Trials of anti-cancer drug to start

CLINICAL TRIALS of an anti-cancer drug developed thanks to pioneering research at Dundee University are about to get under way.

Dr Barbara Spruce and her team worked on a protein called a sigma-1 receptor and showed that it was possible to get a drug called rimcazole to bind itself to it and trigger the death of a cancerous cell.

Last year the university did a deal with drug development company Modern Biosciences, giving it the exclusive worldwide rights to develop and market rimcazole.

The first phase of the trial will involve testing the safety of the drug on a dozen healthy volunteers.
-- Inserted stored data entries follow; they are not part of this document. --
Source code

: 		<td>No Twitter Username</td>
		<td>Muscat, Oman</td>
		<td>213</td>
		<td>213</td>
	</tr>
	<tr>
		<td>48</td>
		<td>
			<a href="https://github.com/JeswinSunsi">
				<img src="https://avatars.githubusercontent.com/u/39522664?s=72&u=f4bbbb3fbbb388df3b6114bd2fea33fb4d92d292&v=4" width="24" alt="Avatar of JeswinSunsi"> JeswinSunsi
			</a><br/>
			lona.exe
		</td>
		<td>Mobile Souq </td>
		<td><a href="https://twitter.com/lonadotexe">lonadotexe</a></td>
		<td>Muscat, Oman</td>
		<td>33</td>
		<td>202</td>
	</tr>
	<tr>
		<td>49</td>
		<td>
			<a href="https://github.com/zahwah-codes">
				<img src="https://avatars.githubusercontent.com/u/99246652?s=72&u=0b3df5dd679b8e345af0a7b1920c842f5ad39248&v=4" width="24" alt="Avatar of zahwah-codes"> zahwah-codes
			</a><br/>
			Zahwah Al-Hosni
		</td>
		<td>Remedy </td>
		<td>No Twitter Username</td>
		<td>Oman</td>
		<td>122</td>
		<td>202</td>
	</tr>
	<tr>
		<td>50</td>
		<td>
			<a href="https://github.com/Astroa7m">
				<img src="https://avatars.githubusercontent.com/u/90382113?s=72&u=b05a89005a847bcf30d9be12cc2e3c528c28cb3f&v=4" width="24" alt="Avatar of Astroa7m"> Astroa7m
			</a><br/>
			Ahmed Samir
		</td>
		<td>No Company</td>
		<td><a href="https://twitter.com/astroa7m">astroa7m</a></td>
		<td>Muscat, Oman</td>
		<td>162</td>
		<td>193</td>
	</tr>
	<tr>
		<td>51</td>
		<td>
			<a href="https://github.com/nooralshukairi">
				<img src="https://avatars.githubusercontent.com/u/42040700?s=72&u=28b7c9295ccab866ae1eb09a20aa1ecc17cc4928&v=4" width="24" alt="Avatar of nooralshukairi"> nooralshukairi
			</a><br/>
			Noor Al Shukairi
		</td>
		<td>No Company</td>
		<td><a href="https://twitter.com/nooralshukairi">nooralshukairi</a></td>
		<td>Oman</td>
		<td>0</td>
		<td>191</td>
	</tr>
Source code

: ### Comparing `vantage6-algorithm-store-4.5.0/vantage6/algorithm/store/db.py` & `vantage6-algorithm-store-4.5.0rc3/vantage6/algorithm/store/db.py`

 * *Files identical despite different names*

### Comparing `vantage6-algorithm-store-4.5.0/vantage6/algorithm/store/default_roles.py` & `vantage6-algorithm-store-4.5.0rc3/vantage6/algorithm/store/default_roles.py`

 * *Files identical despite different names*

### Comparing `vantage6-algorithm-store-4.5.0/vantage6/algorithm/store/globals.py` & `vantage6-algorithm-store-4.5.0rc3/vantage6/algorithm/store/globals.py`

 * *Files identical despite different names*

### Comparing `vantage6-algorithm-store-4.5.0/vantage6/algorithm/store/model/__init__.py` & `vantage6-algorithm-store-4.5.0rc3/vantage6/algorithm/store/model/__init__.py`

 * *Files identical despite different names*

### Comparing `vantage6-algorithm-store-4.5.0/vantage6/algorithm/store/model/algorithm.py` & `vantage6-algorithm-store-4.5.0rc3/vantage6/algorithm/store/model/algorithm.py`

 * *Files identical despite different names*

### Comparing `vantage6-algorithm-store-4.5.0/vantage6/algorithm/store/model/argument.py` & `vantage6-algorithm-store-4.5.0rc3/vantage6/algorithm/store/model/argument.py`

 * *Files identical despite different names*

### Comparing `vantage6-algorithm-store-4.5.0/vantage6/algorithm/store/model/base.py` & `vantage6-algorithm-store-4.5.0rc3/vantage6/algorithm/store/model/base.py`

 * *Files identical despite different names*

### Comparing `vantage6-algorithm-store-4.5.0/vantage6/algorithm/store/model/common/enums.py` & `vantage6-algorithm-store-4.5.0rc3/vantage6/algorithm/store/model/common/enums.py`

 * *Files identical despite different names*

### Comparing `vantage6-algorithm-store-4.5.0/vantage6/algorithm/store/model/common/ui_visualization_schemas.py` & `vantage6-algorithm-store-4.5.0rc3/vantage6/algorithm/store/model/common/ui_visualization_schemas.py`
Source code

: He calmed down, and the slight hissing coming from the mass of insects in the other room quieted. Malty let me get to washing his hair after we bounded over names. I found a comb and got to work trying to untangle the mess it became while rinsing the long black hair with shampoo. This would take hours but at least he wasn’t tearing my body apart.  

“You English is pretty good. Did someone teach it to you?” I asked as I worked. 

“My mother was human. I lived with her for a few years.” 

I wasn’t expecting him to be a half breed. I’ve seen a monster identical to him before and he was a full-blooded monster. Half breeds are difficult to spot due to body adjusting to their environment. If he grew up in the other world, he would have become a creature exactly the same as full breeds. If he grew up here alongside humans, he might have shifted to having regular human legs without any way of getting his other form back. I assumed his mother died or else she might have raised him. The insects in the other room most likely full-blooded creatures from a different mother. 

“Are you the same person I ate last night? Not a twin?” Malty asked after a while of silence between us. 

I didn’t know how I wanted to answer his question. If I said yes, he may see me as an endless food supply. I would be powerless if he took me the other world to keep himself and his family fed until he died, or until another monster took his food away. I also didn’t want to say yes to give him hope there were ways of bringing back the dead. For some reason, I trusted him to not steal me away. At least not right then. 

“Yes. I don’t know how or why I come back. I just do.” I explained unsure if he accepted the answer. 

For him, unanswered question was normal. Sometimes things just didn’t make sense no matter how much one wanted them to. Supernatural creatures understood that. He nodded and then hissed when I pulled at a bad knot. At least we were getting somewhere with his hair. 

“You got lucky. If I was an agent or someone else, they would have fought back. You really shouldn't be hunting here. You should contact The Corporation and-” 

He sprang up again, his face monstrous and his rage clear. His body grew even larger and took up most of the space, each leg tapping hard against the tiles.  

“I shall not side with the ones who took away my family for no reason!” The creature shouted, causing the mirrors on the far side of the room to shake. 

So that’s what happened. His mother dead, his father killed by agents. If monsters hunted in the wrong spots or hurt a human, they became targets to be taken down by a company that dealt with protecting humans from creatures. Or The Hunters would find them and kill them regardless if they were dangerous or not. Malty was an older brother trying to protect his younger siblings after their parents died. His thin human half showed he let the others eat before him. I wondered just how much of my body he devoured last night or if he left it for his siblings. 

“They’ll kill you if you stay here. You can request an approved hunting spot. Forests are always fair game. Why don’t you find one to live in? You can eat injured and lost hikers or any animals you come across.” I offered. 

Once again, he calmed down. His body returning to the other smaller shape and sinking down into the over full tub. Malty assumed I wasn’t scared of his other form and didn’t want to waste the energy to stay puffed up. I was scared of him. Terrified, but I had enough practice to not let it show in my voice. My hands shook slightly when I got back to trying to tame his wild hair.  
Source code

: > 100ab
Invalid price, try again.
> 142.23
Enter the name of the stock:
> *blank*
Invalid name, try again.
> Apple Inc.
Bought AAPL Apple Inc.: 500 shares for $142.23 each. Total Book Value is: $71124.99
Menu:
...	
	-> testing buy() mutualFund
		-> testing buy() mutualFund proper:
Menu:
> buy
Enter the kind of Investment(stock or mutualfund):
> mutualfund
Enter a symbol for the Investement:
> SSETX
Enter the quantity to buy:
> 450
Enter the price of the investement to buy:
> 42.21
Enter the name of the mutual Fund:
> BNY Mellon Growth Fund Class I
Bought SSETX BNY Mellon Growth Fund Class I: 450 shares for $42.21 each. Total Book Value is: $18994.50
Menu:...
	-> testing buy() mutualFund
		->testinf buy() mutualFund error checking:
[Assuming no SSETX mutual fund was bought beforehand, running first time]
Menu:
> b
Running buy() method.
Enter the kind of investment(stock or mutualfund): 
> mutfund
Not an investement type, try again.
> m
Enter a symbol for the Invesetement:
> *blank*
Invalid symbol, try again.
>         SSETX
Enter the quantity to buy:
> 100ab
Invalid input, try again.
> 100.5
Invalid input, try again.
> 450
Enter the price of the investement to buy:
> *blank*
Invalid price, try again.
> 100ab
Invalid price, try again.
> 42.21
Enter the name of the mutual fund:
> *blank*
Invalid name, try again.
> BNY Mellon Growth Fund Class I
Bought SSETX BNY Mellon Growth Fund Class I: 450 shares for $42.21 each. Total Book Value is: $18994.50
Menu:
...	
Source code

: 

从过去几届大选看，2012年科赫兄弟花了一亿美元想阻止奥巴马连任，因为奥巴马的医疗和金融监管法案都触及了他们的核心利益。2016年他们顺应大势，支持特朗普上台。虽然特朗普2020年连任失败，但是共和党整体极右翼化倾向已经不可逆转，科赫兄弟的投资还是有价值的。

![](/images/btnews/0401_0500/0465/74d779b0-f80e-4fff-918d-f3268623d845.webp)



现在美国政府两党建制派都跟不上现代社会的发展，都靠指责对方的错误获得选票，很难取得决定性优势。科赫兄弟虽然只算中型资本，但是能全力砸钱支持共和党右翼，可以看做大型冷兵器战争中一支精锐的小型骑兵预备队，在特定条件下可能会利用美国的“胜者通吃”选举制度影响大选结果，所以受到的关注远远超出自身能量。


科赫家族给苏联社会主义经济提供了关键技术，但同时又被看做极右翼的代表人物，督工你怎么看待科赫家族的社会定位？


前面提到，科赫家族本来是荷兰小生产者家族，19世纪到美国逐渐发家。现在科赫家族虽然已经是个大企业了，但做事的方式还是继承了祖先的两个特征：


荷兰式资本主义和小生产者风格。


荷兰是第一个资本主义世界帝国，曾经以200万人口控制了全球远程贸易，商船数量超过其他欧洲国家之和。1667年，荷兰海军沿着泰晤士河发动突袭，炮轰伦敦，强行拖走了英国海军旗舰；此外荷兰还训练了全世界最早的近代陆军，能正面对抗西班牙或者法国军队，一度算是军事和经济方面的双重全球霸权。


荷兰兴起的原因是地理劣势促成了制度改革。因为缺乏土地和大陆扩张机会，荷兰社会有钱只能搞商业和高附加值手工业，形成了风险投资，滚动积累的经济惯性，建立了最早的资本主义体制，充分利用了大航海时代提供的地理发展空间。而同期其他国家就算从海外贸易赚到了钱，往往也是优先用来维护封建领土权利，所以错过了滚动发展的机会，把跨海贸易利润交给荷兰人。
Further trials are expected next year.

Dr Sam Williams, chief executive of Modern Biosciences, said, “The fact that we have moved rimcazole into the clinic just eight months after licensing the programme from the university is evidence of MB’s ability to identify viable drug development programmes from UK academia and to advance these towards proof-of-principle studies in a timely and cost-effective manner.”

Rimcazole has several features that make it particularly promising for the treatment of cancer, including the fact that it can be taken orally.

As well as stimulating cell death, it also prevents the growth of blood vessels within tumours and it has very little toxic effect on health tissues so side effects should be limited.

In recognition of her work, Dr Spruce received the inaugural Gannochy Trust innovation award of the Royal Society of Edinburgh in 2003.